Bionic functional coating plays a pivotal role in promoting internal fixation treatment of bone fracture. However, post-traumatic microenvironment characterized by hypoxia and acidic milieu, as well as high oxidative stress, may largely weaken the function of established coatings. Herein, we anchor two-dimensional H-silicene nanosheet (H-Si) onto hydroxyapatite (HA)-coated metal implant to develop a H-Si@HA composite coating.
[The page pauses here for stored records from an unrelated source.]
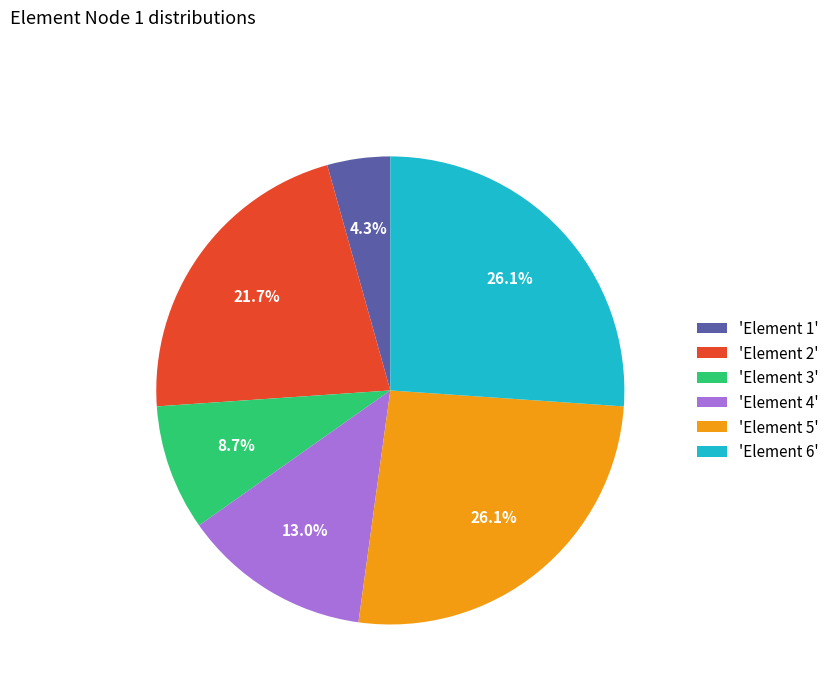

Is the sum of 'Element 6' and 'Element 2' greater than half?

No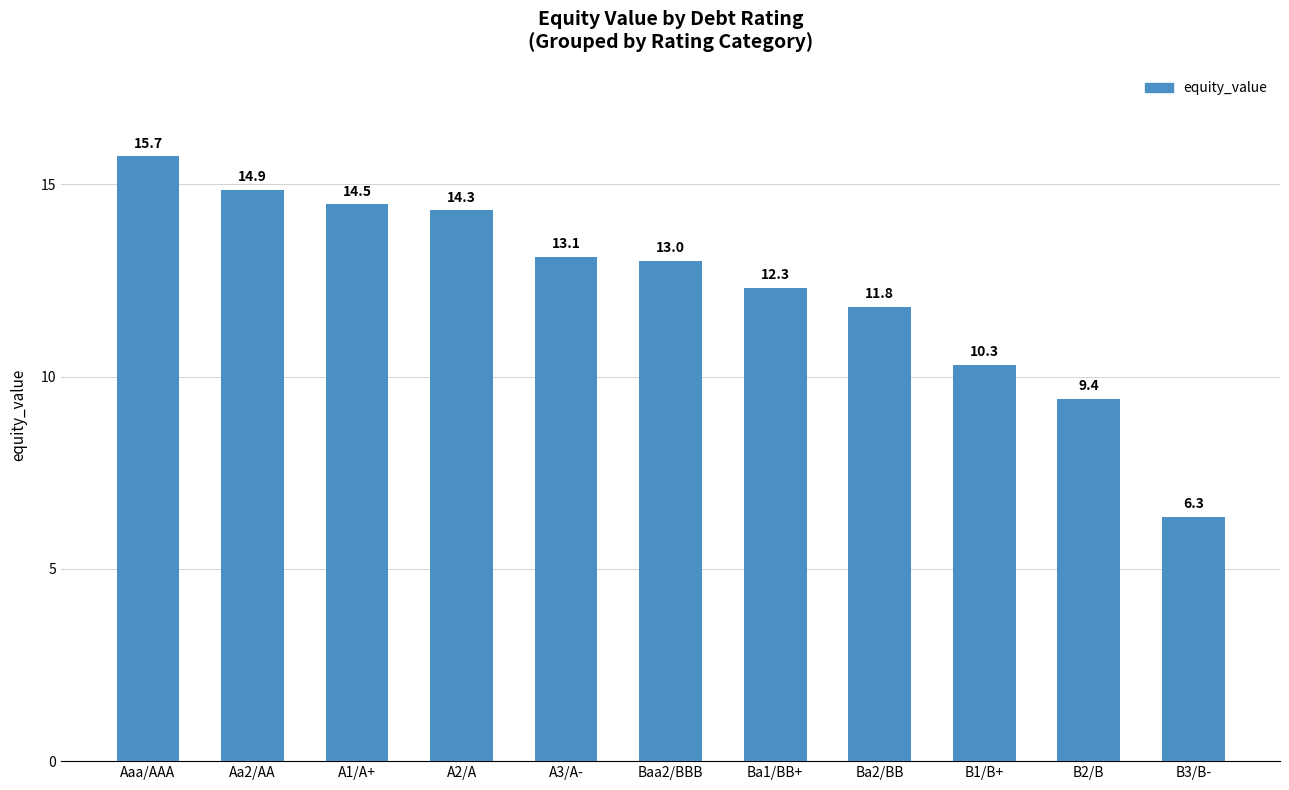

The value at Aa2/AA is 24.3. True or false?

False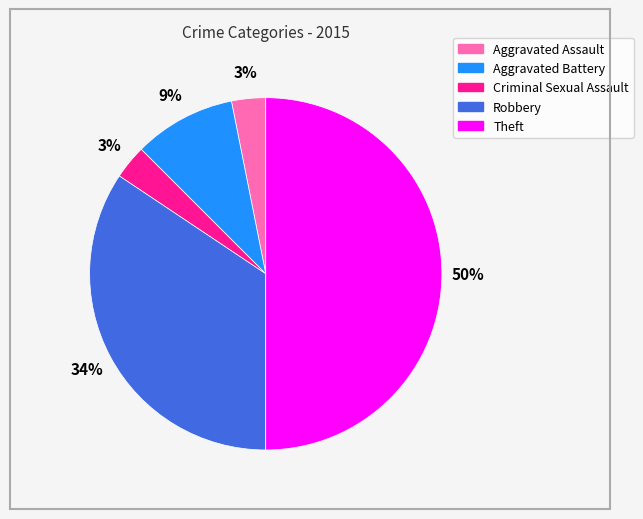

To the nearest percent, what percentage of the pie is Robbery?

34%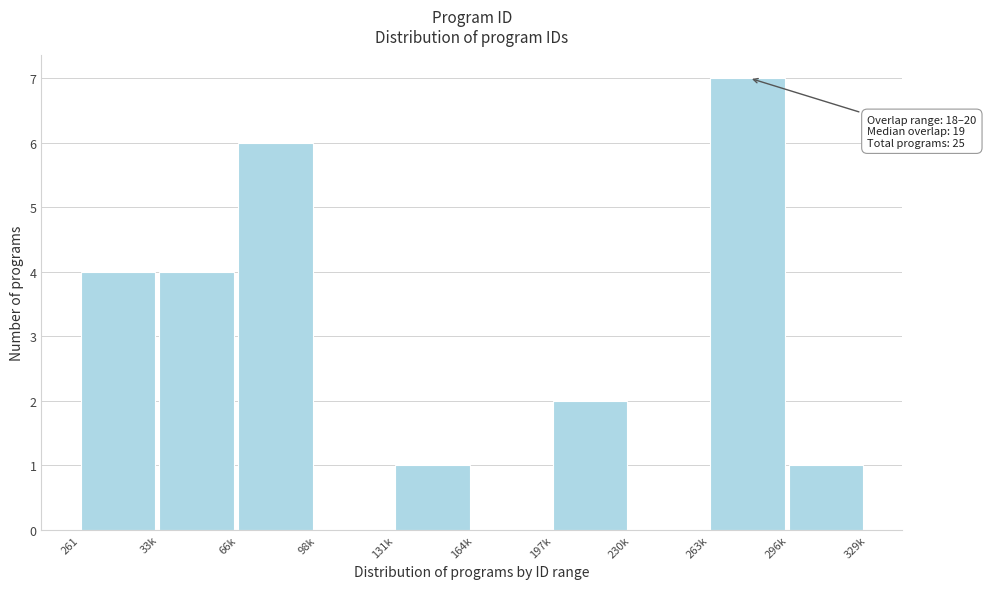

Reading left to right, extract all data points from this chart.

261=4	33k=4	66k=6	98k=0	131k=1	164k=0	197k=2	230k=0	263k=7	296k=1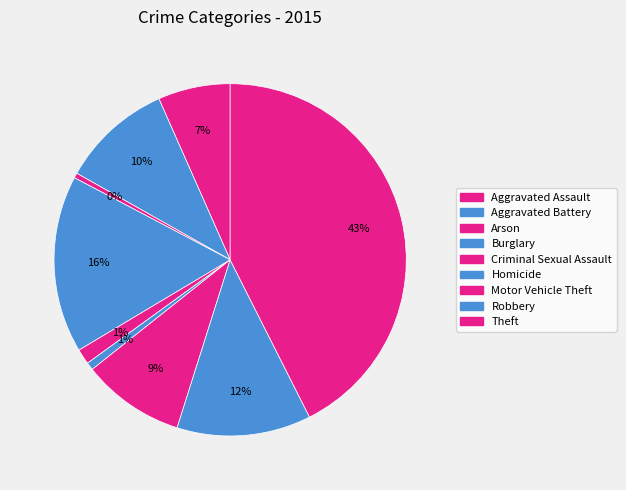

To the nearest percent, what portion does Aggravated Battery represent?

10%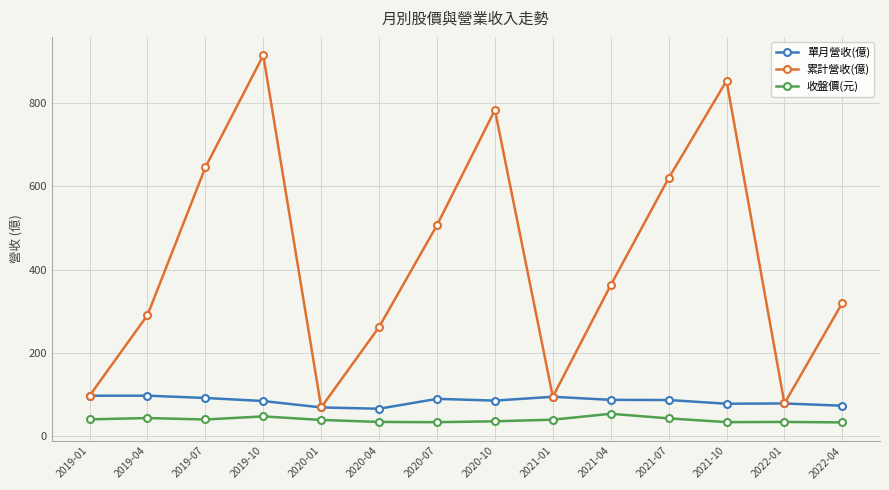

How many categories are shown in the chart?

14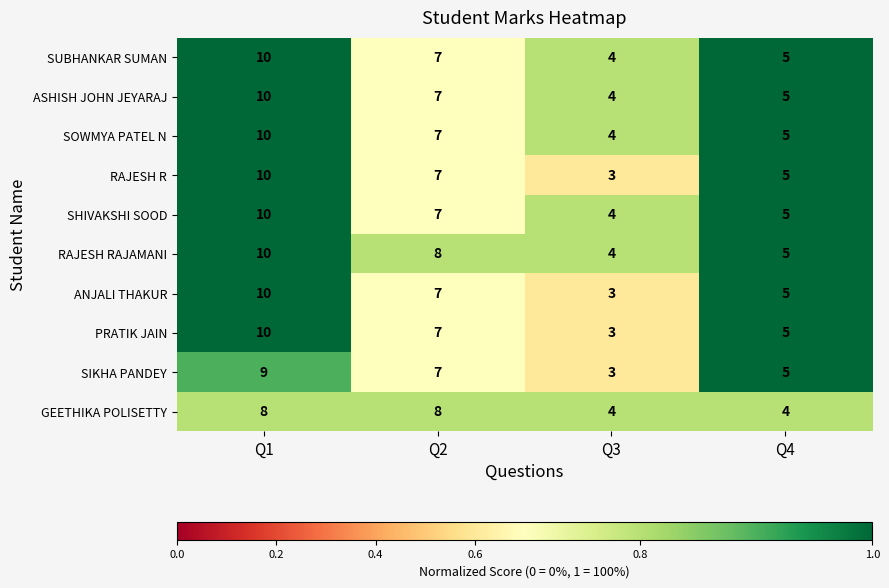

The value of PRATIK JAIN at Q3 is 3. True or false?

True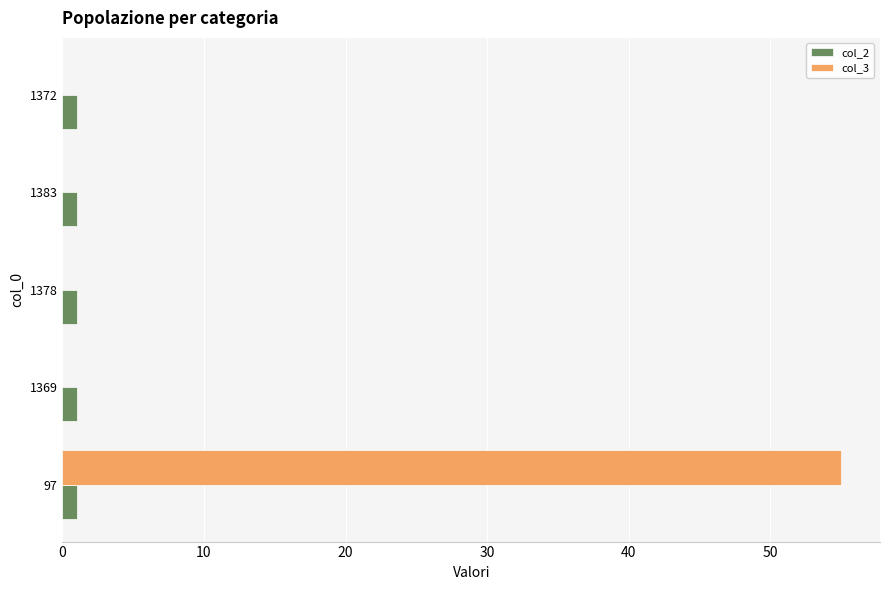

True or false: col_3 has a value of 34 at 1383.

False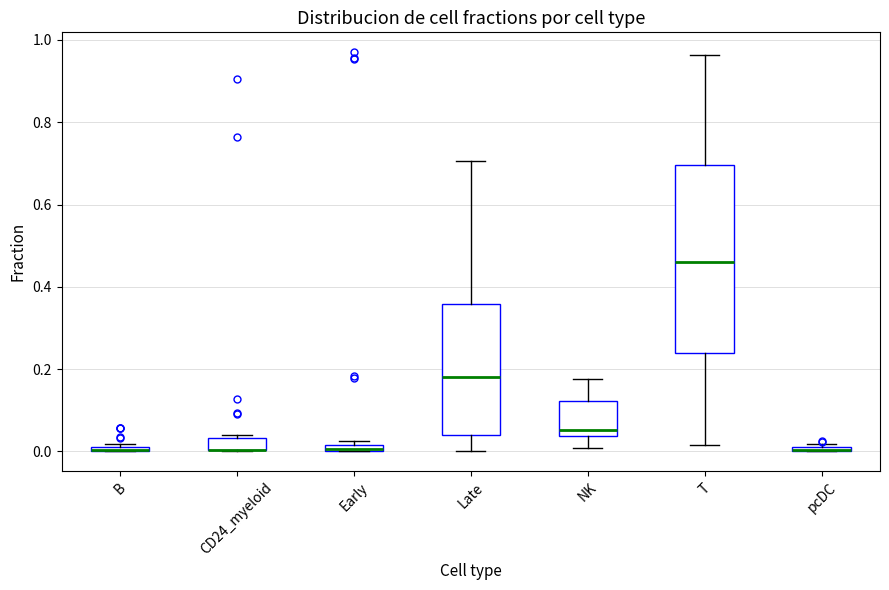

Comparing the boxes themselves (not the whiskers), which one is the tallest?

T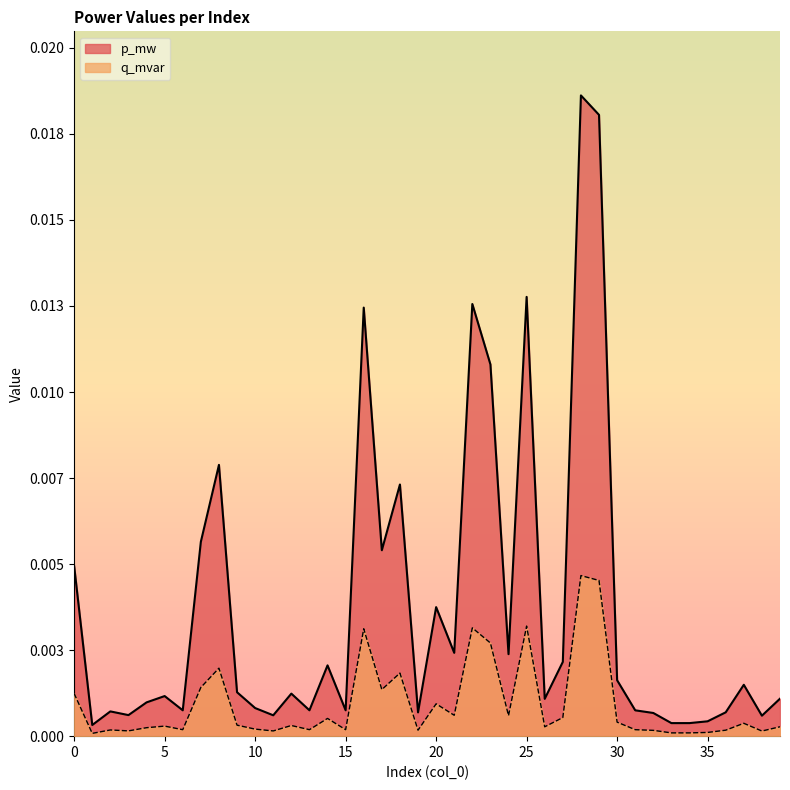

List the series in order of their peak value, highest first.

p_mw, q_mvar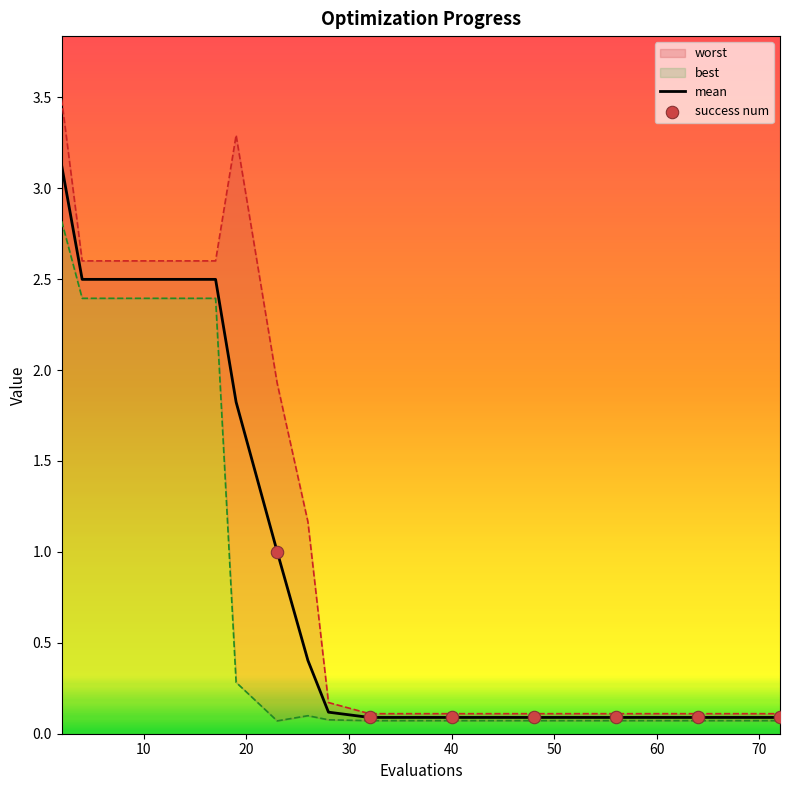

Is the value of best at 48 greater than the value of mean at 4?

No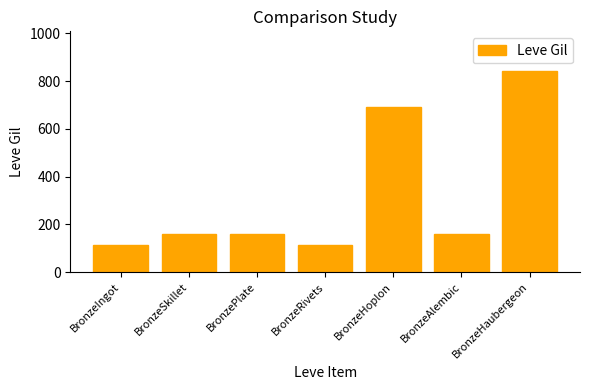

What is the sum of all values?

2235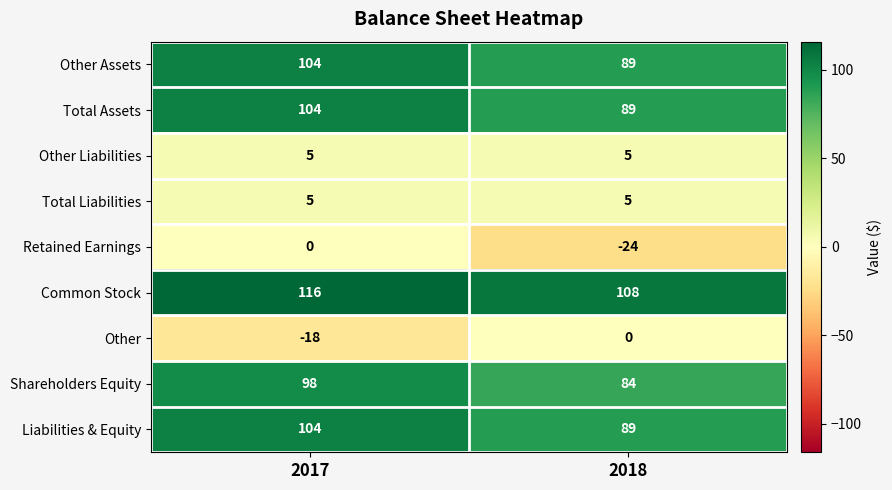

What is the spread (max minus min) of values at 2017?

134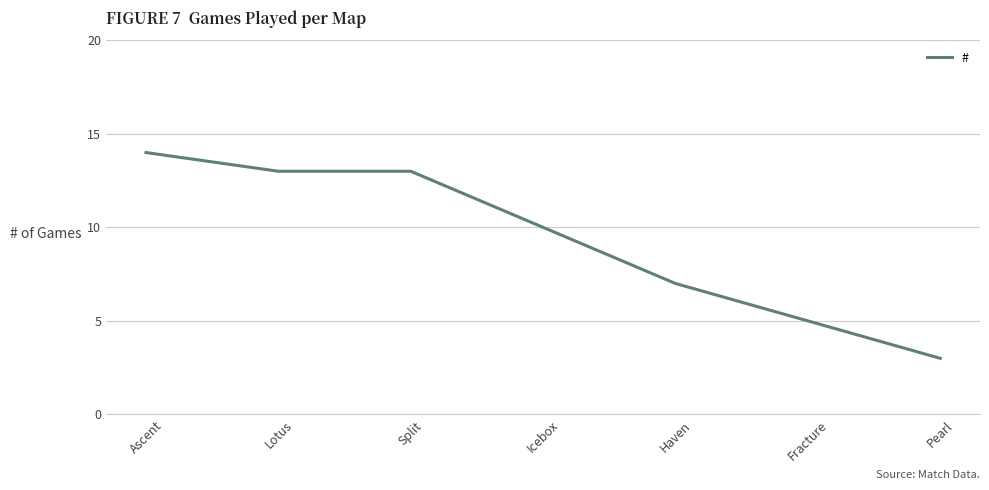

The value at Icebox is 10. True or false?

True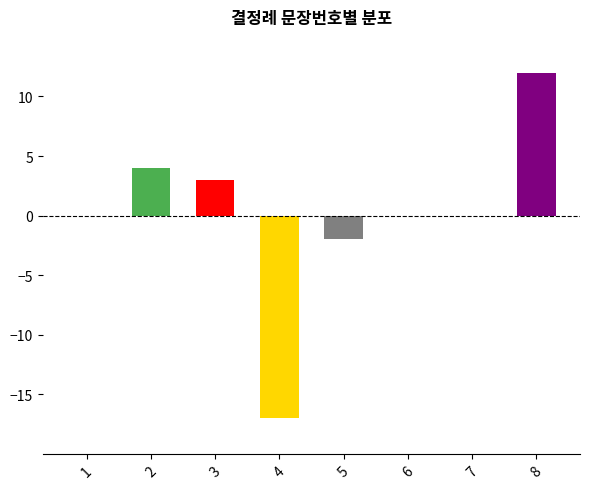

True or false: the data shows 12 at 8.

True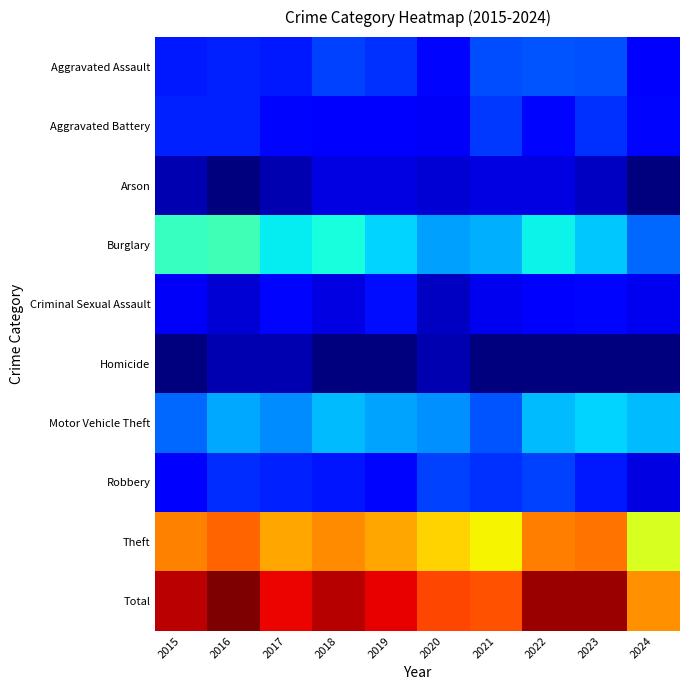

Between 2015 and 2018, which is larger?

2018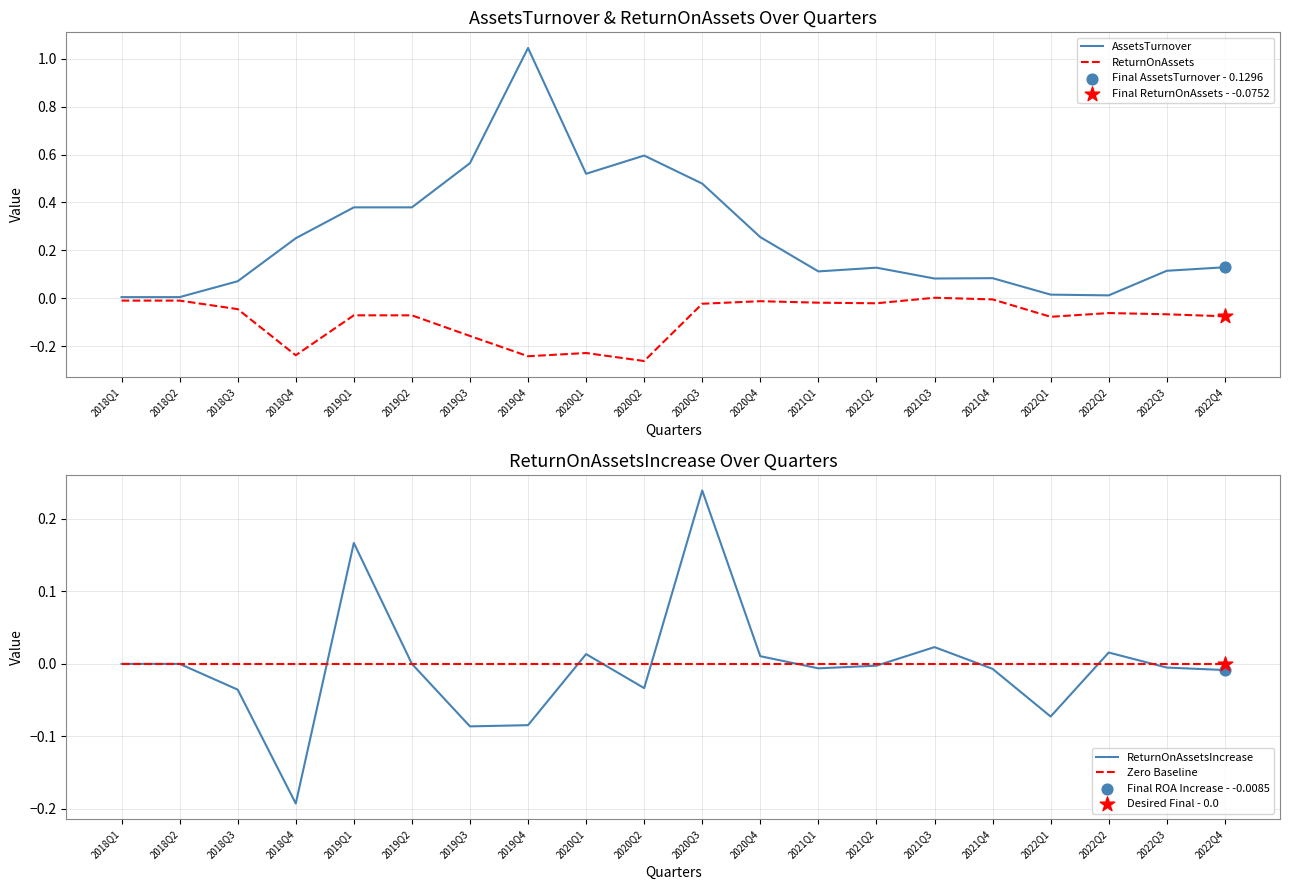

Which series contains the highest Y value?

AssetsTurnover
Benefiting from the intrinsic pH-responsive characteristics, the H-Si@HA maintains stable structure and functionalities in acidic milieu and simulates the superoxide dismutase and peroxidase-like activities, resulting in reactive oxygen species depletion, high oxidative stress suppression and further reversal of the acidic microenvironment. Meanwhile, H-Si@HA protects cells by inducing cellular autophagy. Sequentially, Si4+ release accompanying the degradation of the H-Si in neutral milieu promotes fracture healing by improving osteogenic-related gene expression of bone mesenchymal stem cells (BMSCs) and SOD1 expression of osteoprogenitor cells. Particularly, differentiated gene expression of BMSCs by the H-Si@HA coating was identified using absolute quantitative transcriptome sequencing, revealing that the H-Si could effectively modulate the expression of core mRNAs which are highly associated with osteogenesis and bone formation through regulating autophagy. Such a self-degradable nanoarmor coating illustrates the great clinic potential to achieve hierarchical and synergistic effect of fracture healing promotion.